Despite his seemingly innocent and composed demeanor in the CNN report, Salama has a grim history. He participated in military operations on several fronts in Homs in 2014, killed civilians, and was responsible for detaining and torturing numerous young men in the city without cause or on fabricated charges. Many were targeted simply for refusing to pay bribes, rejecting cooperation, or even for arbitrary reasons like their appearance. These details were corroborated by families of victims and former detainees who spoke with Verify-Sy.

CNN said in a statement on Sunday that no one knew that Ward and her team were visiting the prison featured in the report.

“The events transpired as they appear in our film,” the network claimed. “The decision to release the prisoner featured in our report was taken by the guard—a Syrian rebel.”

“We reported the scene as it unfolded, including what the prisoner told us, with clear attribution,” the statement continued. “We have subsequently been investigating his background and are aware that he may have given a false identity. We are continuing our reporting into this and the wider story.”

Ward was reporting from a secret prison inside the regime’s Air Force Intelligence headquarters, where she claimed that she was looking for Austin Tice, an American journalist held captive in Syria since 2012.

“We don’t find any hints of Tice, but come across something extraordinary,” she claimed as the camera crew and an armed guard — who the network identified as a “Syrian rebel,” many of whom are Islamic terrorists — discovered a prison cell with a blanket inside that was allegedly locked.

She claimed the guard made them “turn the camera off while he shoots the lock off the cell door.”

Then, despite the alleged danger, Ward and her camera crew entered the cell first ahead of the armed guard.

Ward then started calling out in English — in a country where Arabic is the official language — to a person appearing to be hiding under the blanket: “Is there someone there? Is someone there?”
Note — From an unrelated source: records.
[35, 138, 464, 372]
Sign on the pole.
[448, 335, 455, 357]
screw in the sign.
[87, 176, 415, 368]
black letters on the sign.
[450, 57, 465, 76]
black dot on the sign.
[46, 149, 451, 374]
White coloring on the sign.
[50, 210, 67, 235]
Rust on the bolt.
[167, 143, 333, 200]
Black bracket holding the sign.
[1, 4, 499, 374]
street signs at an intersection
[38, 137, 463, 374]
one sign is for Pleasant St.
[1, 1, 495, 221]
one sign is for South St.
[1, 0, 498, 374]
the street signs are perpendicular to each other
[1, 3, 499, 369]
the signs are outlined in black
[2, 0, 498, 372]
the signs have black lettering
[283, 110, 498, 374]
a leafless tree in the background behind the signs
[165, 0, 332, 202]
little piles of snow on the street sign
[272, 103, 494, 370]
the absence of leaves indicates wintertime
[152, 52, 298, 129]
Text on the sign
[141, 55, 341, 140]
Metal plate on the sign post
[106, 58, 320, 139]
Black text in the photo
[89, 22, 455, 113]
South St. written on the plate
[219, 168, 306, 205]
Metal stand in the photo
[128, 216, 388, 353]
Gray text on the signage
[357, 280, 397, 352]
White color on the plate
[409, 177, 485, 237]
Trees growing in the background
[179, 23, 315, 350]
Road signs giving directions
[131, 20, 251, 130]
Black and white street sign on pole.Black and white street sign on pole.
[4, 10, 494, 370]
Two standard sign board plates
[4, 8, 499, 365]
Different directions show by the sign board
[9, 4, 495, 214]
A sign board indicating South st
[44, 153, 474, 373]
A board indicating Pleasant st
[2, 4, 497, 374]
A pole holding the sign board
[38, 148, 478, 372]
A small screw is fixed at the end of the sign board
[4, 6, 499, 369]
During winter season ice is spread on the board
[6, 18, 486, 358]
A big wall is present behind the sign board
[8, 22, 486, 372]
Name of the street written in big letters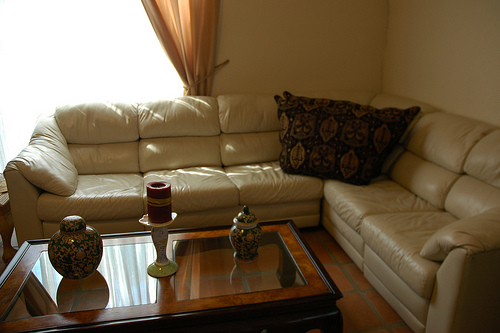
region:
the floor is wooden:
[333, 301, 342, 312]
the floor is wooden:
[352, 294, 365, 314]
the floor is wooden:
[364, 314, 376, 331]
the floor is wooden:
[362, 280, 373, 315]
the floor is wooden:
[359, 308, 371, 329]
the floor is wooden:
[355, 300, 365, 321]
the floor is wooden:
[359, 305, 368, 322]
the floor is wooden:
[360, 305, 365, 319]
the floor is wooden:
[350, 308, 360, 329]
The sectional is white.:
[18, 105, 475, 275]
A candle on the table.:
[133, 171, 194, 280]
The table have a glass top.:
[13, 222, 308, 309]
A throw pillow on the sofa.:
[269, 95, 415, 194]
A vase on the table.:
[18, 208, 118, 301]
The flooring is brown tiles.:
[322, 235, 402, 332]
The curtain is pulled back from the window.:
[135, 3, 262, 97]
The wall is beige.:
[248, 10, 386, 87]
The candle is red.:
[126, 171, 192, 226]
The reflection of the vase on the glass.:
[38, 270, 147, 311]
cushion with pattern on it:
[269, 72, 441, 220]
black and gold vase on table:
[14, 194, 121, 321]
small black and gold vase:
[203, 190, 318, 292]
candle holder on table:
[109, 167, 202, 314]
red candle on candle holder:
[118, 155, 200, 229]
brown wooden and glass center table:
[8, 220, 340, 332]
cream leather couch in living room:
[0, 78, 499, 330]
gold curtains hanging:
[138, 0, 258, 98]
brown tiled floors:
[328, 246, 404, 330]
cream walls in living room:
[245, 2, 413, 101]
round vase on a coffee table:
[39, 206, 124, 295]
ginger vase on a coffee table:
[222, 191, 288, 277]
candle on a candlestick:
[132, 168, 198, 293]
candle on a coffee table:
[131, 168, 201, 289]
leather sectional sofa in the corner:
[109, 78, 462, 241]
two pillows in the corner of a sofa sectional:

The guard approaches the blanket, and at that point, a man emerges from underneath and raises his hands, claiming to be a civilian.
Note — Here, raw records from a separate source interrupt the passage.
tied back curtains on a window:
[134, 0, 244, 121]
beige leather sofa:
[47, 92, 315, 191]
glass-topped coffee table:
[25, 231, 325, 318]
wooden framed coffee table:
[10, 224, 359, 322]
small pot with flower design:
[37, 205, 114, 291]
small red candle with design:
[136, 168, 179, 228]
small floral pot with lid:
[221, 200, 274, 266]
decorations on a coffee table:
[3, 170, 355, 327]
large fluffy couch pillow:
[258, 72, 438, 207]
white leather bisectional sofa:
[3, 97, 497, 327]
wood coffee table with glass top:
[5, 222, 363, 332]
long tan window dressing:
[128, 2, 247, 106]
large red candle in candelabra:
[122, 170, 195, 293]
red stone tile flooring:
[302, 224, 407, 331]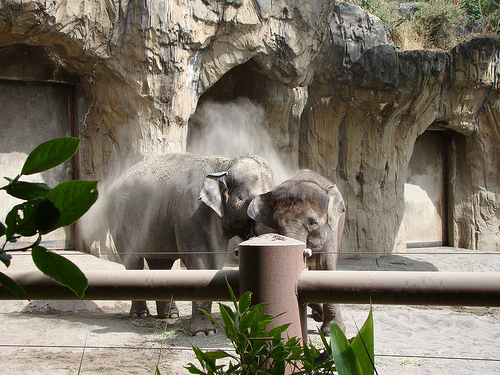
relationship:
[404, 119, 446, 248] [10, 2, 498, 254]
door on wall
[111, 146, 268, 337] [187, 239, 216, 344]
elephant has foot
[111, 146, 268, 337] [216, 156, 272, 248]
elephant has head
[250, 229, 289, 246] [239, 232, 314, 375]
dirt on post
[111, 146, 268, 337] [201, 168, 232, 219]
elephant has ear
The man they found hiding under blankets wore relatively nice clothes, looked fairly clean, and did not appear to be starving. His hair and beard appeared to be decently groomed, and he did not appear to have any visible injuries.
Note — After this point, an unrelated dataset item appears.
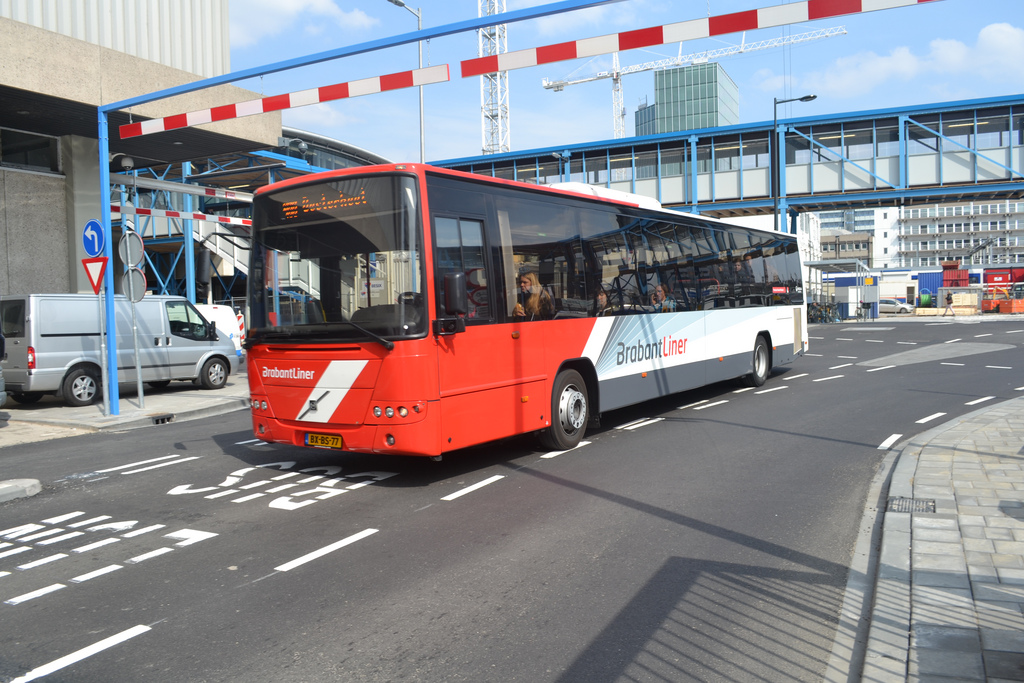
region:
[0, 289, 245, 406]
A silver van on the road.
He claimed to Ward that he had been locked up for three months and had been without food and water for several days.

Ward then jumps in and plays the role of a caretaker: “You’re OK. You’re OK. You’re OK. You’re OK.”

She dramatically exclaims that he “Clutches my arm tightly with both hands” as she cries out for water for the man.

“Does anyone have any water? Water?” she cries out. “OK. It’s water. It’s water. OK. OK. OK. You’re OK. You’re OK. You’re OK.”

Once they brought him outside, Ward and her crew got him a chair set up so they could interview him.

She claimed that he was so weak that he could “barely lift [food] to his mouth.”

“His body can’t handle it,” she claimed. “OK, you are OK. His captors fled during the fall of Damascus, leaving him with no food or water. That was at least four days ago.”

The man claimed that the Mukhabarat Intelligence Services imprisoned him over something on his phone. He claims that he was beaten and kept in the dark the entire time he was in prison.

When asked during a follow-up interview on the network what more she knew about the man and how he ended up in prison, Ward claimed: “Well, we don’t know that much because you can see from the report that he’s in a deep state of shock.”